А потом куб начинает размываться каким-то тревожным чужим течением и первая волна спадает. И тут уже недостаточно просто быть. Чего-то там писать и чирикать. Или плести политические интриги. Тут требуется что-то реально серьезное. И тогда — интуитивно, не сам, не своими руками — тиран и художник приносят свою первую жертву. Не какими-то там далекими людьми (их до этого уже перехоронили пачками: тиран реально, художник символически), а свою жертву. Из тех, кто видел тебя голым. И, разумеется, не сами убивают — а отдают на заклание. Даже если это всего лишь самоубийство (как жена Сталина) или развод и разрыв по-живому (художник не хочет физически никого убивать, но убивает женщину, оставив и ославив, — убивает только за стихи, чтоб они — были).
Что там на самом деле происходит — никто не знает.
Но художник, как и сатрап, в определенный момент должен (хочет) переступить через смерть или публичное распыленье мужа, или жены, или другого близкого человека. Переступить через труп. В прямом смысле этого слова. Потому что они теперь мешают.
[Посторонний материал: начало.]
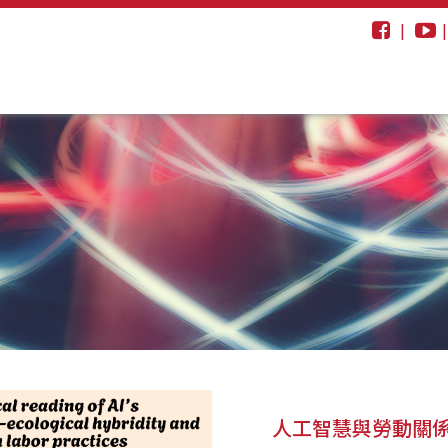
|
人工智慧與勞動關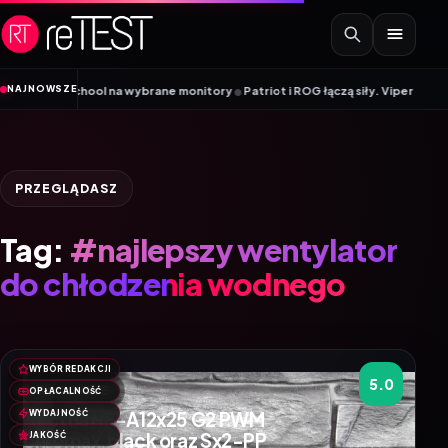
Przejdź do treści
•
NAJNOWSZE
Back to School na wybrane monitory
Patriot i ROG łączą siły. Viper Steel 
PRZEGLĄDASZ
Tag:
#najlepszy wentylator
do chłodzenia wodnego
WYBÓR REDAKCJI
5.0
RECENZJE
OPŁACALNOŚĆ
Noctua NF-A12x25 G2 PWM
WYDAJNOŚĆ
chromax.black oraz Sx2-PP
JAKOŚĆ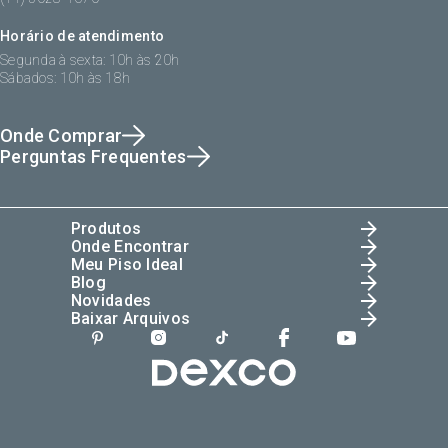
Horário de atendimento
Segunda à sexta: 10h às 20h
Sábados: 10h às 18h
Onde Comprar
Perguntas Frequentes
Produtos
Onde Encontrar
Meu Piso Ideal
Blog
Novidades
Baixar Arquivos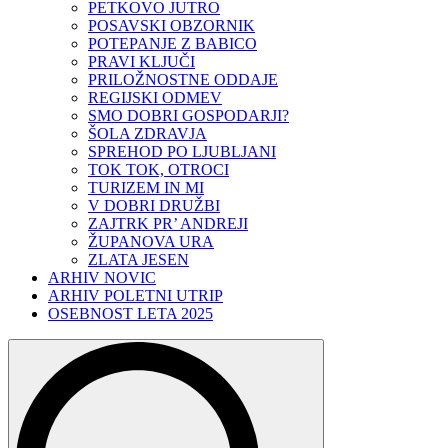
PETKOVO JUTRO
POSAVSKI OBZORNIK
POTEPANJE Z BABICO
PRAVI KLJUČI
PRILOŽNOSTNE ODDAJE
REGIJSKI ODMEV
SMO DOBRI GOSPODARJI?
ŠOLA ZDRAVJA
SPREHOD PO LJUBLJANI
TOK TOK, OTROCI
TURIZEM IN MI
V DOBRI DRUŽBI
ZAJTRK PR’ ANDREJI
ŽUPANOVA URA
ZLATA JESEN
ARHIV NOVIC
ARHIV POLETNI UTRIP
OSEBNOST LETA 2025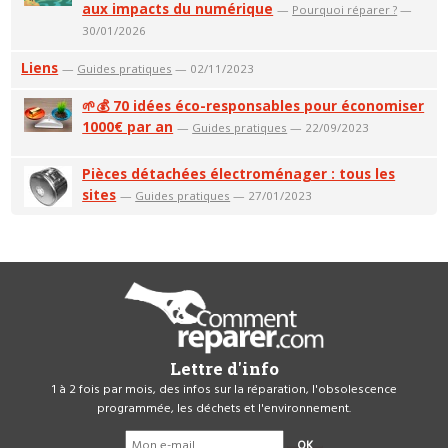
aux impacts du numérique
—
Pourquoi réparer ?
—
30/01/2026
Liens
—
Guides pratiques
— 02/11/2023
🌱💰 70 idées éco-responsables pour économiser
1000€ par an
—
Guides pratiques
— 22/09/2023
Pièces détachées électroménager : tous les
sites
—
Guides pratiques
— 27/01/2023
Lettre d'info
1 à 2 fois par mois, des infos sur la réparation, l'obsolescence
programmée, les déchets et l'environnement.
OK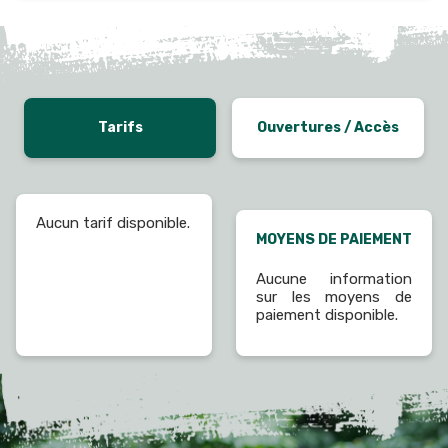
Tarifs
Ouvertures / Accès
Aucun tarif disponible.
MOYENS DE PAIEMENT
Aucune information
sur les moyens de
paiement disponible.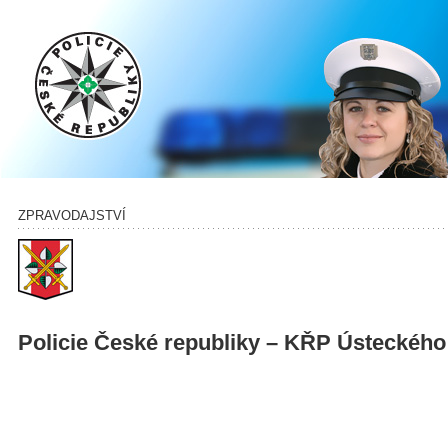
ZPRAVODAJSTVÍ
Policie České republiky – KŘP Ústeckého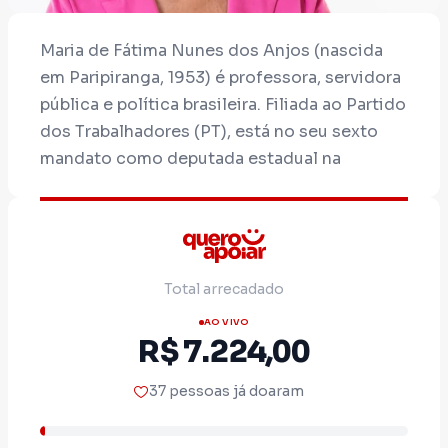
Maria de Fátima Nunes dos Anjos (nascida
em Paripiranga, 1953) é professora, servidora
pública e política brasileira. Filiada ao Partido
dos Trabalhadores (PT), está no seu sexto
mandato como deputada estadual na
Assembleia Legislativa da Bahia (ALBA), onde
também exerce o cargo de 1ª Vice-
Presidente da Casa.
Origem e Trajetória Profissional
Total arrecadado
Nascida em uma família de lavradores no
AO VIVO
R$ 7.224,00
interior baiano, Fátima Nunes mudou-se para
Cícero Dantas, cidade onde construiu sua
37 pessoas já doaram
base política e social. Formada em
magistério, dedicou-se à educação e atuou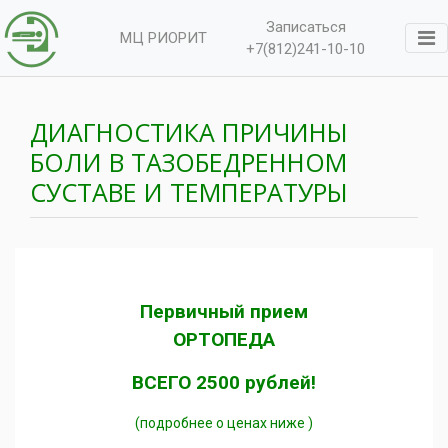
Записаться
МЦ РИОРИТ
+7(812)241-10-10
ДИАГНОСТИКА ПРИЧИНЫ
БОЛИ В ТАЗОБЕДРЕННОМ
СУСТАВЕ И ТЕМПЕРАТУРЫ
Первичный прием
ОРТОПЕДА
ВСЕГО 2500 рублей!
(подробнее о ценах ниже )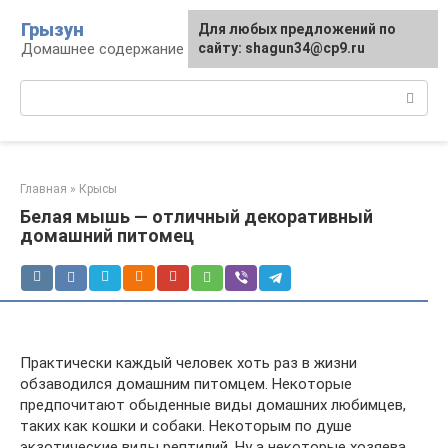
Перейти
Грызун
Для любых предложений по
к
Домашнее содержание грызунов
сайту: shagun34@cp9.ru
контенту
Поиск:
Главная
»
Крысы
Белая мышь — отличный декоративный
домашний питомец
Практически каждый человек хоть раз в жизни
обзаводился домашним питомцем. Некоторые
предпочитают обыденные виды домашних любимцев,
таких как кошки и собаки. Некоторым по душе
экзотические виды рептилий. Ну а некоторые хозяева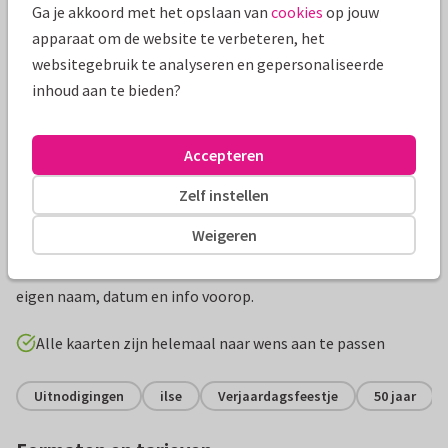
Ga je akkoord met het opslaan van
cookies
op jouw
apparaat om de website te verbeteren, het
websitegebruik te analyseren en gepersonaliseerde
inhoud aan te bieden?
Accepteren
Zelf instellen
Productinformatie
Weigeren
Originele en grappige uitnodiging voor een verjaardag feest
voor een man of vrouw. In echte entreebewijs vorm! Met
eigen naam, datum en info voorop.
Alle kaarten zijn helemaal naar wens aan te passen
Uitnodigingen
ilse
Verjaardagsfeestje
50 jaar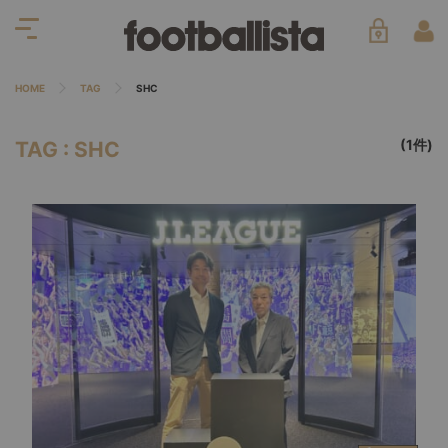
HOME
TAG
SHC
(1件)
TAG : SHC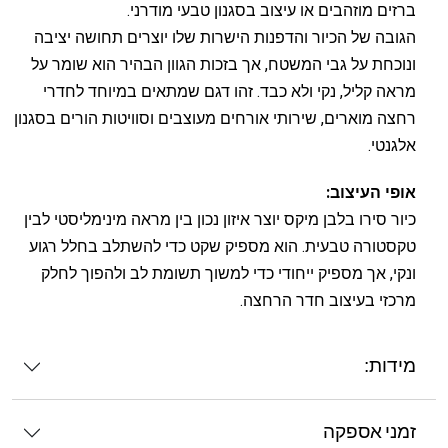
ברזים מוזהבים או עיצוב בסגנון טבעי מודרני.
הגובה של הכיור והדפנות הישרות שלו יוצרים תחושה יציבה
ונוכחת על גבי המשטח, אך בזכות הגוון הבהיר הוא שומר על
מראה קליל, נקי ולא כבד. זהו דגם שמתאים במיוחד לחדרי
רחצה מוארים, שירותי אורחים מעוצבים וסוויטות הורים בסגנון
אלגנטי.
אופי העיצוב:
כיור סירו בלבן מיקס יוצר איזון נכון בין מראה מינימליסטי לבין
טקסטורה טבעית. הוא מספיק שקט כדי להשתלב בחלל רגוע
ונקי, אך מספיק ייחודי כדי למשוך תשומת לב ולהפוך לחלק
מרכזי בעיצוב חדר הרחצה.
מידות:
זמני אספקה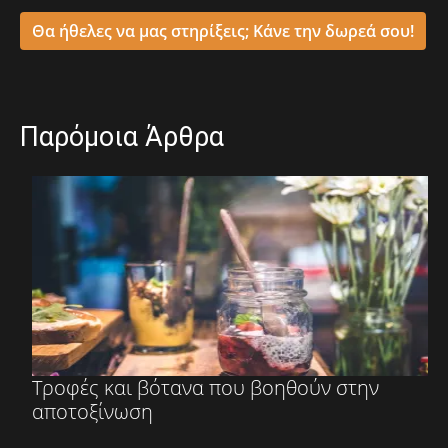
Θα ήθελες να μας στηρίξεις; Κάνε την δωρεά σου!
Παρόμοια Άρθρα
Τροφές και βότανα που βοηθούν στην
αποτοξίνωση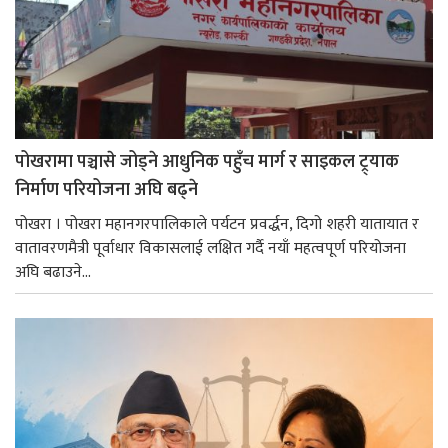
पोखरामा पञ्चासे जोड्ने आधुनिक पहुँच मार्ग र साइकल ट्र्याक
निर्माण परियोजना अघि बढ्ने
पोखरा । पोखरा महानगरपालिकाले पर्यटन प्रवर्द्धन, दिगो शहरी यातायात र
वातावरणमैत्री पूर्वाधार विकासलाई लक्षित गर्दै नयाँ महत्वपूर्ण परियोजना
अघि बढाउने...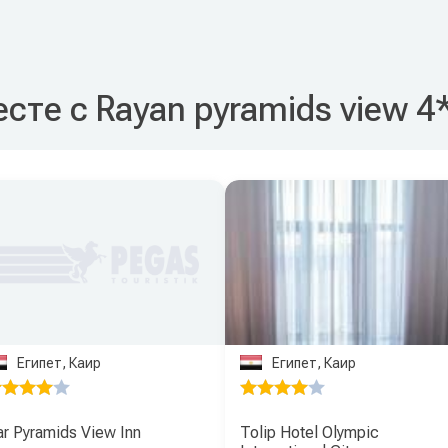
сте с Rayan pyramids view 4
Египет, Каир
Египет, Каир
r Pyramids View Inn
Tolip Hotel Olympic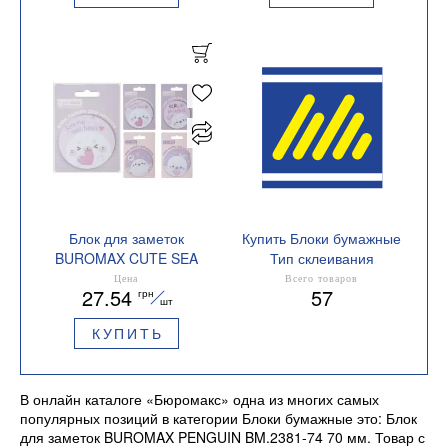
Блок для заметок
Купить Блоки бумажные
BUROMAX CUTE SEA
Тип склеивания
BM.2381-72 70 мм
проклеенный
Цена
Всего товаров
27.54
57
грн
шт
КУПИТЬ
В онлайн каталоге «Бюромакс» одна из многих самых
популярных позиций в категории Блоки бумажные это: Блок
для заметок BUROMAX PENGUIN BM.2381-74 70 мм. Товар с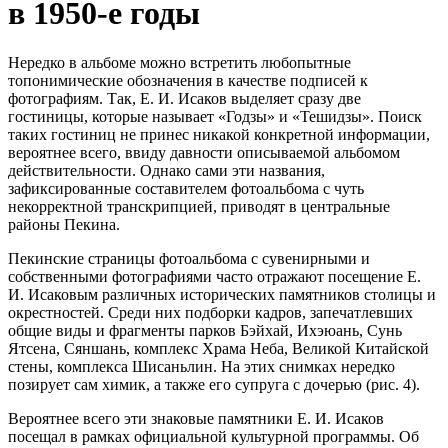
в 1950-е годы
Нередко в альбоме можно встретить любопытные
топонимические обозначения в качестве подписей к
фотографиям. Так, Е. И. Исаков выделяет сразу две
гостиницы, которые называет «Годзы» и «Тешидзы». Поиск
таких гостиниц не принес никакой конкретной информации,
вероятнее всего, ввиду давности описываемой альбомом
действительности. Однако сами эти названия,
зафиксированные составителем фотоальбома с чуть
некорректной транскрипцией, приводят в центральные
районы Пекина.
Пекинские страницы фотоальбома с сувенирными и
собственными фотографиями часто отражают посещение Е.
И. Исаковым различных исторических памятников столицы и
окрестностей. Среди них подборки кадров, запечатлевших
общие виды и фрагменты парков Бэйхай, Ихэюань, Сунь
Ятсена, Сяншань, комплекс Храма Неба, Великой Китайской
стены, комплекса Шисаньлин. На этих снимках нередко
позирует сам химик, а также его супруга с дочерью (рис. 4).
Вероятнее всего эти знаковые памятники Е. И. Исаков
посещал в рамках официальной культурной программы. Об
Вся печаль и мерзость этого шага в том, что теперь они будут мешать всегда.
И в ход пойдут (как у наркомана, зависимого от все увеличивающейся дозы уже рукотворного волшебства) все, кто попал под руку: ближний политический / поэтический круг, родные и близкие покойного, сам ты и еще полстраны и некоторые отдельные народности.
Тиран будет расчищать пространство у пьедестала (чтоб никто не подошел незамеченным: у китайских императоров что-то было подобное — не ближе чем на 10 метров), художник (все-таки какое мерзкое слово, если оно не касается впрямую рисовальщика) косит вокруг себя родных и близких, не приезжая попрощаться перед символической смертью. Косит — чтобы услышать новый свой голос. Чтобы опять оседлать волну.
Для этого вождь насилует страну и народ, а художник — самого себя.
Особой разницы я не вижу.
Дальнейшее — тоже немногим различно.
Тиран — закукливается (закрывается, запирается в кабинете: он уже видел этот страшный кабинет во сне). Художник — выворачивается.
Тиран резко забывает о своем детстве (все эти салки, садики, совочки, куличи — не для мифа, у тиранов — детство почти ересь), художник неожиданно о нем вспоминает и начинает его потрошить.
Железобетонная скорлупа закуклившегося тирана (в которой, как гад, он творит — на следующем неволшебном этапе — свои палаческие дела) ничем не больше отвратительна, чем вывернувшийся начинкой и перламутровыми внутренностями (живой требухой) — художник.
Тут волшебство уже совсем заканчивается и дышит почва и судьба (как и было обещано).
Под словом «почва» — надо понимать именно то слово, которое в реальном словаре: не земля, а скудный подмосковный участок, не шар земной — а брусчатка Красной площади, а под ней утрамбованный нечернозем (который так давно уже убился, что даже если убрать брусчатку, на нем никогда ничего не вырастет: проклятое место).
Но и это еще чревато чудом.
У художника еще остается бог, или то, что он под ним понимает. Как третья волна.
У тирана не остается ничего.
Жалко его.
Кому он там грозит пальцем, разбитый параличом и пролежавший несколько часов в мокрых штанах на полу в своем кабинете, когда вся дача забита охраной, но никто не смеет войти?